Washington commits $150m to Littlejohn

Littlejohn’s fourth fund, which is targeting $1.3bn, invests in mid-market firms that are underperforming or financially distressed.

The $74 billion Washington State Investment Board is considering committing up to $150 million to Littlejohn’s fourth fund, which is targeting $1.3 billion.

The pension committee last week approved a commitment of up to $150 million, subject to final negotiations of terms and conditions, confirmed a spokesperson. The talks include negotiations over fees, the spokesperson said.

Other large public pension funds have made recent commitments to Fund IV. The Illinois Teachers’ Retirement System committed $75 million earlier this month, and the Maryland Retirement System committed $25 million to the fund last September.

Littlejohn acquires distressed companies with revenues ranging from $150 million to $800 million, according to the firm's website.

The Greenwich, Connecticut-based firm currently manages three funds with committed capital of $1.6 billion. Littlejohn’s Fund III was closed in 2005 with $650 million in committed capital. The firm raised an additional $200 million for that fund in 2007, after receiving approval from its limited partners to broaden its mandate to include non-control investments.
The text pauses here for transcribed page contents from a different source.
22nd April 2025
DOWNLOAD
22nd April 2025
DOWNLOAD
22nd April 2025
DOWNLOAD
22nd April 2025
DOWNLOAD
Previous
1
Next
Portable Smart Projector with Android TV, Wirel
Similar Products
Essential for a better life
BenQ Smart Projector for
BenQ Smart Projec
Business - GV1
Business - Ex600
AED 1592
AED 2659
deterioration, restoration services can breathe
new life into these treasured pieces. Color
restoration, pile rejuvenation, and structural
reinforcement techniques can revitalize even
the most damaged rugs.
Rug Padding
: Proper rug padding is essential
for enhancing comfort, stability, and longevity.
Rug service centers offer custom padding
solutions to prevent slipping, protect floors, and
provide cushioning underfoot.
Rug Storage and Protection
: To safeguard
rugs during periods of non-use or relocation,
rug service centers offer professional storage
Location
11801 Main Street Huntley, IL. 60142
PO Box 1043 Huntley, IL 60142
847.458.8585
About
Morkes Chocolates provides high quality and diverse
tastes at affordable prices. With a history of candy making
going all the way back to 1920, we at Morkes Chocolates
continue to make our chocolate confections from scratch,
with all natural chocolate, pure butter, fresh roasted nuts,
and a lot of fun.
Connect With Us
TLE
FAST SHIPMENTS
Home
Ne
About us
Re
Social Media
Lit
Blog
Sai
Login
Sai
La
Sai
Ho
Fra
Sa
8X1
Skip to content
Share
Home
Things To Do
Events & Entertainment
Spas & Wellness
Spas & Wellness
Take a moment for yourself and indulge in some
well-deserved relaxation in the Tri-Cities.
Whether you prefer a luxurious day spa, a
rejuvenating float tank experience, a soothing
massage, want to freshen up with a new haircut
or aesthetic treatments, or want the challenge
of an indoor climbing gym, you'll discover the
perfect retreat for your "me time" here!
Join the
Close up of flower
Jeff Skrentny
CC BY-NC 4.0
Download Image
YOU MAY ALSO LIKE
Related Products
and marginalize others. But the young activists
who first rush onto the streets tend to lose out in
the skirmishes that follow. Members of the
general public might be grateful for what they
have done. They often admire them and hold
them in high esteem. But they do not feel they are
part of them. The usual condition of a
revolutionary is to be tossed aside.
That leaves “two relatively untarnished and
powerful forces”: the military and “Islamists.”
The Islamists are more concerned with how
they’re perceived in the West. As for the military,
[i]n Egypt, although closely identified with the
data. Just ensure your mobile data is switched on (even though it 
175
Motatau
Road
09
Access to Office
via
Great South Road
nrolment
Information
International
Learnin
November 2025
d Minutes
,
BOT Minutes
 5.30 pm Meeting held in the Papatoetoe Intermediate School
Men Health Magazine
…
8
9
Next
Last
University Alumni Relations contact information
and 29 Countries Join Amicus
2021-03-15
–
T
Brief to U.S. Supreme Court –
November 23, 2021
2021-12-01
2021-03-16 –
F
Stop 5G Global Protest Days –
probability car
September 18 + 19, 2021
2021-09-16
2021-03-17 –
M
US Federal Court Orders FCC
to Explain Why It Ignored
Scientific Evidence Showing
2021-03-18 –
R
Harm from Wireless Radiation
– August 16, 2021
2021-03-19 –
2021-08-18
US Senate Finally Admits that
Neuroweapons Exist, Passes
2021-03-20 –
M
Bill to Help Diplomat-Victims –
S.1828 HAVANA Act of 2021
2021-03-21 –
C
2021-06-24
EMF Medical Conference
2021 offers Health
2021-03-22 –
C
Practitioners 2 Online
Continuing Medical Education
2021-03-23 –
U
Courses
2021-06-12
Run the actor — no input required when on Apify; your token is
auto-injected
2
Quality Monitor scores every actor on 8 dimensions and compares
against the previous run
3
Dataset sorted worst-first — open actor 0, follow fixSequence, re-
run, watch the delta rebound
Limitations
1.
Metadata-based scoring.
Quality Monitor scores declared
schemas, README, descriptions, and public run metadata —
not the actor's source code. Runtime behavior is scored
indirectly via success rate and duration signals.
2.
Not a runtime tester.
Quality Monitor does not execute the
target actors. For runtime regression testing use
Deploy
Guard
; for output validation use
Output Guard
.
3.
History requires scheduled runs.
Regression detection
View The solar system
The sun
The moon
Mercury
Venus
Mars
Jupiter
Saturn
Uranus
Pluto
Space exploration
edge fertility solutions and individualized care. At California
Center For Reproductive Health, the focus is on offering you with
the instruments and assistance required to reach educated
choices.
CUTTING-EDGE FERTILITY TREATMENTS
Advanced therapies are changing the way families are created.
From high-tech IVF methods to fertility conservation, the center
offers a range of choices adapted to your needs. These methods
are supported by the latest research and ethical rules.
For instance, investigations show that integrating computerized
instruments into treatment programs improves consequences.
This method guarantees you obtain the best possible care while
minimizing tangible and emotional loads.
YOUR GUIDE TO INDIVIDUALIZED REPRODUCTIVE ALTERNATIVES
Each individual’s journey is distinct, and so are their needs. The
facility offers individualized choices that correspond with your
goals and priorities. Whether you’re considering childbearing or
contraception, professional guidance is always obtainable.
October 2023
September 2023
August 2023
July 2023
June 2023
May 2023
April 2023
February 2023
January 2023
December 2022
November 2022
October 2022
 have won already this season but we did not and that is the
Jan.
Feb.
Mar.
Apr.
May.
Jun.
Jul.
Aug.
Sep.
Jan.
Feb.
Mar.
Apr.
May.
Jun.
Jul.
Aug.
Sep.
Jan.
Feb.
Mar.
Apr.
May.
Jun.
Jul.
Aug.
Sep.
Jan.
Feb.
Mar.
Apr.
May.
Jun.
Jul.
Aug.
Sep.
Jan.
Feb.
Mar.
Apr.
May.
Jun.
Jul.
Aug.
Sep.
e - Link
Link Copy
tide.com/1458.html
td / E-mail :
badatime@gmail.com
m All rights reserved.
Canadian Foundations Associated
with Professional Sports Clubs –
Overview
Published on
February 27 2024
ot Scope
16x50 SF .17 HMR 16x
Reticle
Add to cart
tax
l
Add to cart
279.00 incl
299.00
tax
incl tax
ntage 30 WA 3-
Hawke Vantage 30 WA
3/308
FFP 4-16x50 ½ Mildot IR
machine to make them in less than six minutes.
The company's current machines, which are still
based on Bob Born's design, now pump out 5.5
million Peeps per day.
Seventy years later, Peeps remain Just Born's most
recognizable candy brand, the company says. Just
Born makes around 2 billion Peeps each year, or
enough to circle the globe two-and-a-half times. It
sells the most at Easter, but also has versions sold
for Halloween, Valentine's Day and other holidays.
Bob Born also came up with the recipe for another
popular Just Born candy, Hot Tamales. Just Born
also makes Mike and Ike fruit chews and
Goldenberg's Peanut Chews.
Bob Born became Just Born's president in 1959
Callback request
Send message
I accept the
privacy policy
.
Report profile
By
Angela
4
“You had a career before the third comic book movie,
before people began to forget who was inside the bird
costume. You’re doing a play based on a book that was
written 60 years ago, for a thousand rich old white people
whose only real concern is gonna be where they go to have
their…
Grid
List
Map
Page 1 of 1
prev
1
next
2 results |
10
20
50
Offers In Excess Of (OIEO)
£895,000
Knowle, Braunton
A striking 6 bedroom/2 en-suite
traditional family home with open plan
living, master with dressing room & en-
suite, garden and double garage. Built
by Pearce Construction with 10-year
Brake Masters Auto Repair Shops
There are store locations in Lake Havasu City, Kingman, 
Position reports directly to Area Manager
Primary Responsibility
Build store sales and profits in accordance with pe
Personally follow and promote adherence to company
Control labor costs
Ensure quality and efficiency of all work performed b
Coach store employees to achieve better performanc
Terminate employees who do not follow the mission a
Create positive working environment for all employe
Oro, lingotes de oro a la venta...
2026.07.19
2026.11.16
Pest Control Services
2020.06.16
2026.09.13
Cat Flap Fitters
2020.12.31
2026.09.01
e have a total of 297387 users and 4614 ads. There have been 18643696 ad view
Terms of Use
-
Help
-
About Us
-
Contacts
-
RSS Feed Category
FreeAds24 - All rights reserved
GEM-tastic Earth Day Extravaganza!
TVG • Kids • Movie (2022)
The firm’s third fund was marketed predominantly to LPs that had invested in its previous fund, including public and corporate pensions, endowments, insurance companies and funds of funds.

Littlejohn Fund II closed in 2000 on $530 million; the firm’s first fund closed in 1997 on $205 million.

Littlejohn was founded in 1996 by Angus Littlejohn following his split from the New York-based private equity firm he co-founded in 1988, Joseph Littlejohn & Levy, which is now known as JLL Partners.